__What is required__
Translate this sentence from the blog post "A Song of Complaint" into Spanish: "People without a lot of money buy houses all the time."

__Text shown__
________________

Ribbit.

Ribbit.

Wednesday, March 23, 2011

A Song of Complaint

I am what can only be described as imminently depressed. Here I am, sitting in my friends' basement. They are my parents' age. They live in a small house, and their niece and son (both my age) are also living here. We are almost living on top of each other.

I feel like a little kid. You know? Asking if it's okay if I do this or that. Sharing a bathroom with a lot of other people. Squished into Barb's study, surrounded by half of my belongings (the other half of which are stuffed into Ma's storage locker one hour away). I want to be alone, but there's no where to go (Seth is sitting 5 feet away from me building some kind of a project). I want to take a bath or a shower but stranger's showers weird me out.

I know I'm a being a complainer. But this is the 11th place I've stayed in 8 years. I can't even say "lived" because this isn't living. I'm just staying.

I want a Life with some continuity. I want to know what I own because I see it every day. I don't know what I own now... Ma still has stuff in the shed behind her house from 3 moves ago. I literally have no idea what's even in there anymore, just that it's mine. There is stuff there, stuff in my folks' basement, stuff in the rented unit an hour away, stuff upstairs in Barb and Jerry's makeshift study/bedroom.

I didn't tell you this, but a few weeks ago I asked the First Sergeant to show me some real estate options... nothing big, just some foreclosed condos that maybe I could afford on a teacher's salary. People without a lot of money buy houses all the time. I've always been responsible, I just don't have a lot of money. So why shouldn't I buy a place? It would mean an anchor, a safe place in the storm of my turbulent, often unsure life.

We looked at a lot of properties, until we found the PERFECT one. It was in the part of town I'd always wanted to live in, it was clean and priced about 40K under what it should have been. I was thrilled! I immediately got a pre-approval letter and a credit check (perfect credit!). The stars were all aligned. And then the axe fell. According to the First Sergeant's financial friend, I could only afford $80,000 worth of house on my teacher's salary. Even a foreclosed condo costs more than 80K.

I was crushed. I looked at my mom in tears and said, "Teachers buy houses all the time. How do they do it? How do they afford it?"

My mom shrugged. "I've never sold a house to a teacher. At least not one who wasn't married, with a 2nd income."

And that was the end of all my dreams of everything. I'd chosen a profession I didn't find especially fulfilling, and as luck would have it, I would also never earn enough money to provide a stable existence for myself. The facts were in: I would have to marry if I wanted the life I had always wanted... and it wasn't even a fabulous life. I'd always wanted just a small house with a magnolia tree in front. That's it. And I can't have even that without getting married?

________________

__Dataset entries__
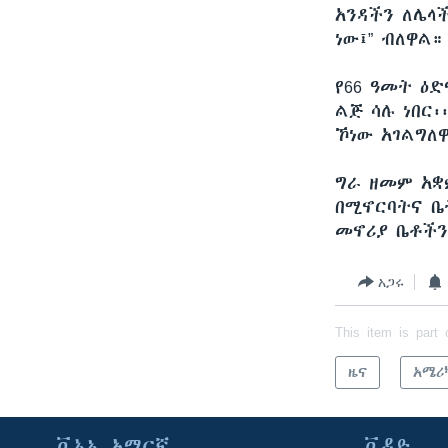
አንዳችን ለሌላ
ነው፤” ብለዋል።
የ66 ዓመት ዕድ
ልጅ ሳሉ ነበር፡
ኾነው አገልግለ
ግራ ዘመም አቋ
በሚኖርባትና ቤ
መኖሪያ ቤቶችን
አጋሩ
This item is part 
ዜና
አሜሪ
ቪኦኤ አማርኛ
ቪዲዮ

________________

__Answer to the problem__
La gente sin mucho dinero compra casas todo el tiempo.